AIG Shares Tumble On Capital Concerns

By Zachary A. Goldfarb
Washington Post Staff Writer
Saturday, September 13, 2008

Shares of American International Group, the nation's largest insurance company, plunged yesterday on fresh fears that it will have trouble remaining on firm financial footing as a result of the turmoil in the mortgage market.

AIG's shares fell $5.41, or 31 percent, to $12.14, the lowest point in 15 years and 83 percent below the 52-week high reached in October. The company joined a handful of other big U.S. financial institutions in suffering severe declines this week. Shares of mortgage giants Fannie Mae and Freddie Mac, taken over by the government last weekend, and investment bank Lehman Brothers lost most of their value this week.

The company made no specific announcement yesterday to precipitate a sell-off. But concern has been growing about whether it will have to sell subsidiaries to raise capital.

Problems at AIG threaten to further reduce confidence in the financial markets already shaken by crises at other financial firms.
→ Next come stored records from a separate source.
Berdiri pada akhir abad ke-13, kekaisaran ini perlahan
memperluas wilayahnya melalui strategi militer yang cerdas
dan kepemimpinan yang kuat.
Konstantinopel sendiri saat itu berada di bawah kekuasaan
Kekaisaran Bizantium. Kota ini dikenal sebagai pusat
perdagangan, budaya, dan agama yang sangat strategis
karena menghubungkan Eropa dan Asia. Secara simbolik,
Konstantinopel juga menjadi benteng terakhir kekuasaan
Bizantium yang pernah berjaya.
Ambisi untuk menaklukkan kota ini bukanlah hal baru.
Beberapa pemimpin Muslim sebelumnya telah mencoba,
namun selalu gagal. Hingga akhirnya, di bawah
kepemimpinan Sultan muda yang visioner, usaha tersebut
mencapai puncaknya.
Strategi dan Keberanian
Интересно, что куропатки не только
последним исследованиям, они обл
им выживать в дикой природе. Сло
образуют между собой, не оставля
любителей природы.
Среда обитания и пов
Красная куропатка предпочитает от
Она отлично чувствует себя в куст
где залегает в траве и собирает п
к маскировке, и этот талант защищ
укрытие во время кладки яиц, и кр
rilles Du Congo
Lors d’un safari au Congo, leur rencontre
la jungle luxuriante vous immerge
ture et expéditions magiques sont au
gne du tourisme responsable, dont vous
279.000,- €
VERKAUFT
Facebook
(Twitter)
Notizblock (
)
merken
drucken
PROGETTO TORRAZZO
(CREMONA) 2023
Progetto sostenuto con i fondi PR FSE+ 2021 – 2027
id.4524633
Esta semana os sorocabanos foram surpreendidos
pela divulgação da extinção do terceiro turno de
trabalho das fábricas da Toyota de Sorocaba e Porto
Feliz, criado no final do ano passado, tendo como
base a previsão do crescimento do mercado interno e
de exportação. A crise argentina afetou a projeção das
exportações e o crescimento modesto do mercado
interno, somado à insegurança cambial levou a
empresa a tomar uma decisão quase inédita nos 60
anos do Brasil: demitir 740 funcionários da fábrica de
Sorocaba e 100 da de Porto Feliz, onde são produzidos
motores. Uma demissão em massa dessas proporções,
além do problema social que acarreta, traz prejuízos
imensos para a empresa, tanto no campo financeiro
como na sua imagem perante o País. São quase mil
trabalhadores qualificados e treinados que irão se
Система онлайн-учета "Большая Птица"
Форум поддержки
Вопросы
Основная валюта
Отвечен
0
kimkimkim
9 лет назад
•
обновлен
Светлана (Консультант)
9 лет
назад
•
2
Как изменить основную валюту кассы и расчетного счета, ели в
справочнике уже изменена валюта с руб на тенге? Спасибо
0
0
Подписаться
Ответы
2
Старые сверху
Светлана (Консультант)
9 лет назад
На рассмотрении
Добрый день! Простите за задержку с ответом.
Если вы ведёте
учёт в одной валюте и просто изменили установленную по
After the market closed, Standard & Poor's warned that it might lower its ratings on AIG's debt. S&P ratings are used by investors around the world to judge the safety of certain kinds of debt. Lowering the rating would likely force AIG to pay more for loans and could force the company to come up with more collateral to back some of its complex insurance policies.

"We believe that AIG has sufficient capital and liquidity" to continue operations and fund insurance policies, S&P analyst Rodney Clark said in a statement. "However, additional market value losses will place some strain on the company's resources."

He added, "We now believe AIG's potential access to the capital market may be more restricted in the short term."

AIG spokesman Joseph Norton said the company is "working with a number of firms on a variety of options. We haven't announced the names of the firms or elaborated on the options."

AIG chief executive Robert Willumstad is scheduled to announce a three-month review of the company's strategy on Sept. 25. Earlier this year, AIG raised $7.5 billion in equity and $12.8 billion in debt. Some analysts expect Willumstad to announce a sale of some of the company's diverse subsidiaries, which offer a variety of insurance, from life insurance to workers compensation.

"AIG has numerous separate, legal entities that are insurance companies that are well capitalized in their own right and continue to operate just fine," said Gary Ransom, an analyst at Fox-Pitt Kelton.

The insurance causing AIG trouble, known as credit default swaps, covers losses on investments in certain kinds of securities. AIG made a big business of selling this insurance to cover losses in securities backed by mortgages.

As the mortgage market has melted down, AIG has been on the line to cover more of the losses, eating away at the firm's capital. Over the past nine months, AIG has posted $18.5 billion in losses.

Because of its many subsidiaries, several analysts said they don't believe AIG's financial condition warrants the dramatic stock drop of this week. But Gradient Analytics co-founder Donn Vickrey said AIG has repeatedly understated its exposure to the mortgage meltdown.

"When you see a big drop like that on one day and not much information is out there, you start wondering whether there's something pretty seriously wrong," he said.